お酒について言えば、昨年(2010年)は「ハイボール(ウイスキー)」の年でしたね。
ハイボールブームが頂点に達し、凋落を続けてきたウイスキーの消費量に歯止めがかかりました。最近は、わざわざ作らなくても、すぐに飲める「缶入りハイボール」が好調に売れており、今年も引き続きハイボール人気が続きそうです。
そして、今年の注目株はおそらく「マッコリ」。
従来、韓国料理店など限られた場所でしか飲めなかったマッコリですが、昨年、酒販店やネットで気軽に買えるようになったおかげで、消費量が一気に拡大しつつあります。
マッコリは日本ではある意味、「新しいお酒」ですね。韓国では「男性労働者のお酒」というイメージが強いのですが、日本では、マッコリの名前くらいは皆知っていても、そこから連想されるイメージが希薄なのを逆手に取り、「女性向けのおしゃれなお酒」というブランドイメージの確立に成功しつつあります。おかげで、女子を取り込みたい居酒屋等での扱いも増えています。
しかも、業界大手のサントリーも3月22日に、微炭酸の缶マッコリ「ソウルマッコリ」を掲げてマッコリ市場に本格参入。というわけで、今年、「マッコリブーム」が起きる可能性は非常に高いのではないかと思います。
こんな中、相変わらずの消費低迷に苦しんでいるのが日本酒です。
海外では、和食ブームとともに日本酒も大人気です。

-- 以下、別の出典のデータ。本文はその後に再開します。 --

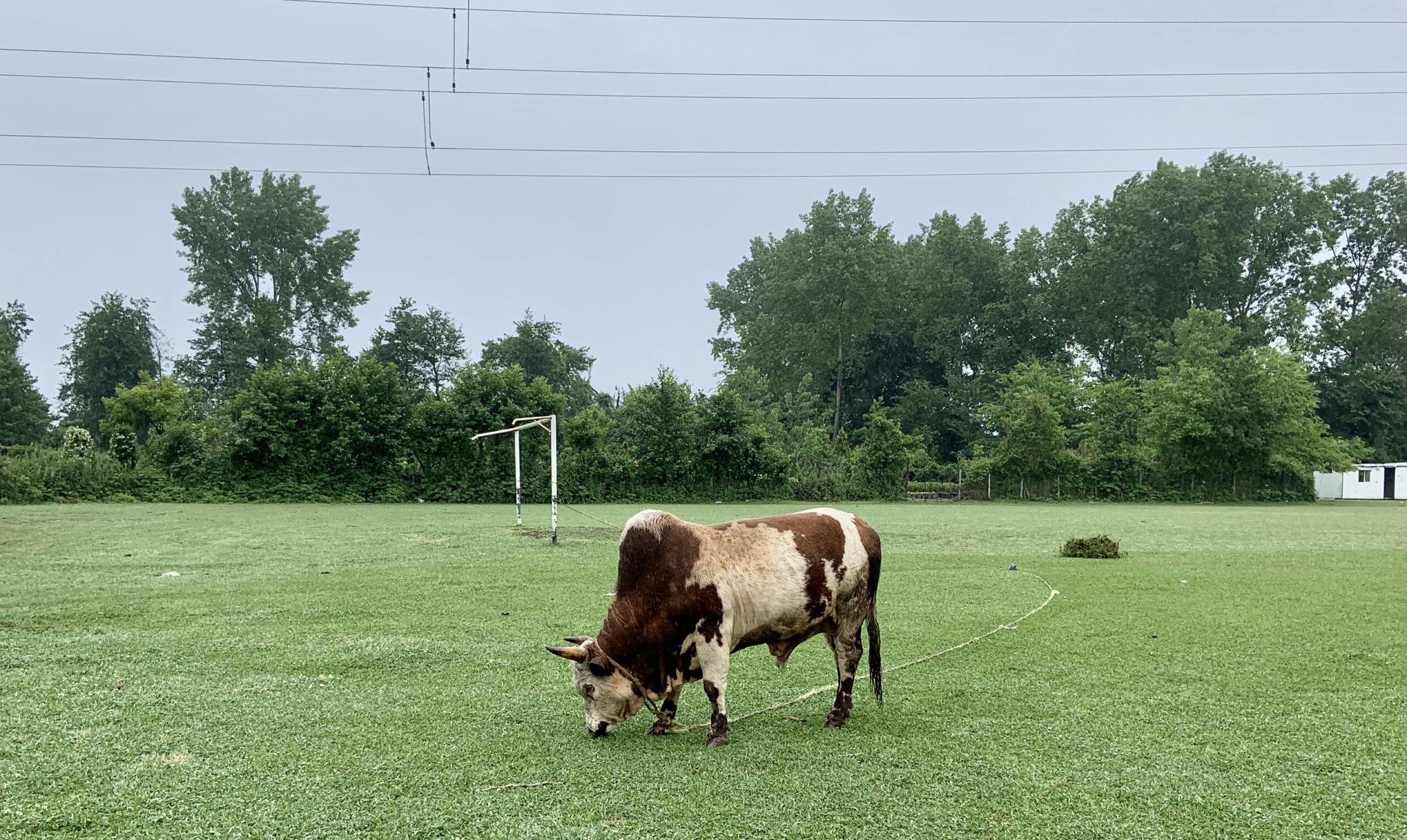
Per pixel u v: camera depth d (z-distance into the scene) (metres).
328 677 6.05
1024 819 3.75
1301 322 56.25
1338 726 5.09
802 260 59.44
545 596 9.52
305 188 52.91
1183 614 8.84
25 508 25.02
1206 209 55.16
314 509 25.89
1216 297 55.56
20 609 8.48
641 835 3.55
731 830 3.61
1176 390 41.28
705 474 36.16
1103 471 40.94
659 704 5.58
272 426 30.61
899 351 62.91
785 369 61.72
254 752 4.49
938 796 4.00
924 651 7.13
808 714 5.40
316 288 53.38
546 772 4.28
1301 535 19.27
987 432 55.78
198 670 6.18
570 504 32.69
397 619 8.15
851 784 4.14
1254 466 40.62
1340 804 3.95
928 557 14.37
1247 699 5.68
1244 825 3.72
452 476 32.72
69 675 5.98
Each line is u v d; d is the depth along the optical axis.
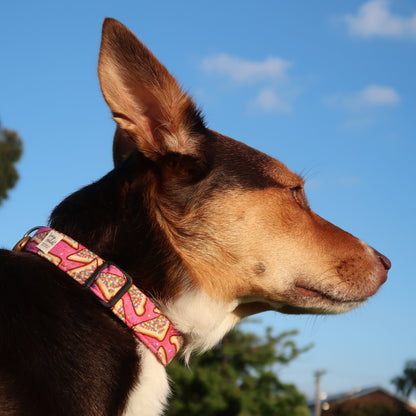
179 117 0.64
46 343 0.55
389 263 0.69
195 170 0.63
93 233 0.60
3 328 0.55
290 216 0.66
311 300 0.66
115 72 0.61
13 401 0.53
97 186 0.63
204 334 0.62
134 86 0.62
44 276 0.57
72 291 0.57
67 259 0.58
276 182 0.66
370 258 0.68
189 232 0.62
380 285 0.68
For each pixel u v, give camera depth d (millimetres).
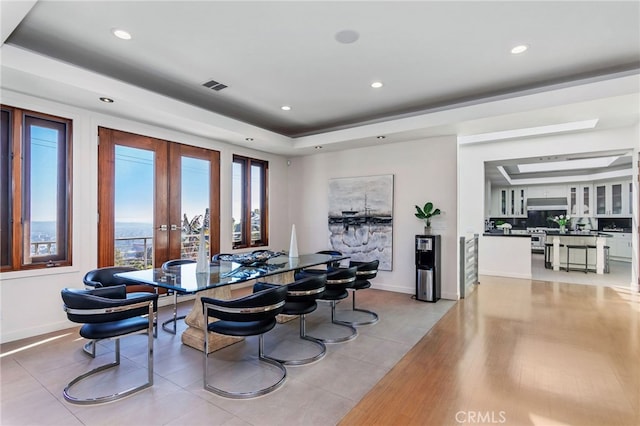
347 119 5305
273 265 3664
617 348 3160
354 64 3338
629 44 2957
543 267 8039
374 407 2207
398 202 5535
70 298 2303
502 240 6906
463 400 2289
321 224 6422
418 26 2658
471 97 4289
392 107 4684
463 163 7215
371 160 5812
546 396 2336
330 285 3492
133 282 2994
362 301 4938
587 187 10289
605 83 3373
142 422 2039
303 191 6688
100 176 3984
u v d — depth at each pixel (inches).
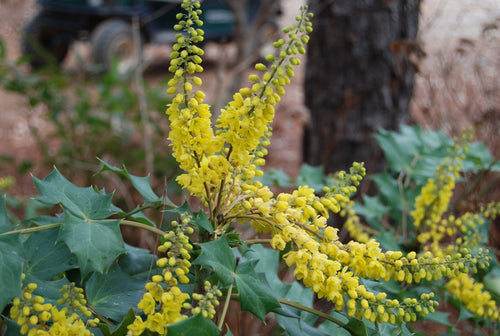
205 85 283.3
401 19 132.8
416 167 95.6
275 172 99.0
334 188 50.9
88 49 327.0
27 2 335.0
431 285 73.9
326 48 137.4
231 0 172.4
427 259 47.9
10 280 41.4
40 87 160.4
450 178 76.9
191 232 42.8
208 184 49.9
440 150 97.0
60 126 164.7
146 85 161.6
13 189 174.6
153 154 149.9
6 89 159.8
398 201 93.0
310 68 144.5
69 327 43.4
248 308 43.4
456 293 72.7
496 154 120.3
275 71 44.1
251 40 177.0
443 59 149.5
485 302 72.2
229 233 48.3
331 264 45.7
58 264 52.7
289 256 46.1
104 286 53.7
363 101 136.5
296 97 312.5
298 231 47.1
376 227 93.0
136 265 58.1
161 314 42.5
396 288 68.7
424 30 141.5
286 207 47.1
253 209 49.1
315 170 101.2
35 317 41.8
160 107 159.5
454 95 150.8
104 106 165.8
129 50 311.9
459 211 104.0
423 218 80.3
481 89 145.5
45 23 305.4
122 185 134.2
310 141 148.9
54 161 167.2
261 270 67.8
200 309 41.2
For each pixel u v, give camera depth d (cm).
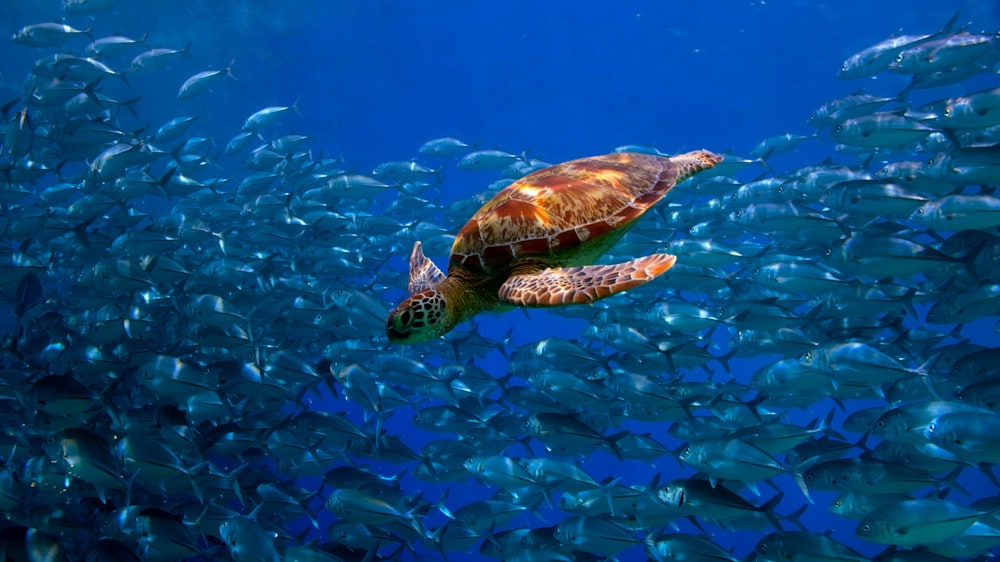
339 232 1333
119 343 931
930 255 827
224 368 935
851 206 952
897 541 627
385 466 1761
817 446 796
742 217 1076
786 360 840
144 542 670
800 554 661
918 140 1045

「日本酒ブーム」とも呼べる状況であり、日本酒の輸出は過去最高になった模様です。
しかし、日本国内では完全に「通」のためのお酒。高品質・高価格のプレミアム系日本酒はそれなりに売れているものの、日本酒全体の消費量の減少は悲惨なものがあります。実際、日本酒の国内消費量は、1995年度が126万キロリットル、2008年度は62万キロリットルと半減しています。ここ数年も、引き続き減少しているのは間違いないでしょう。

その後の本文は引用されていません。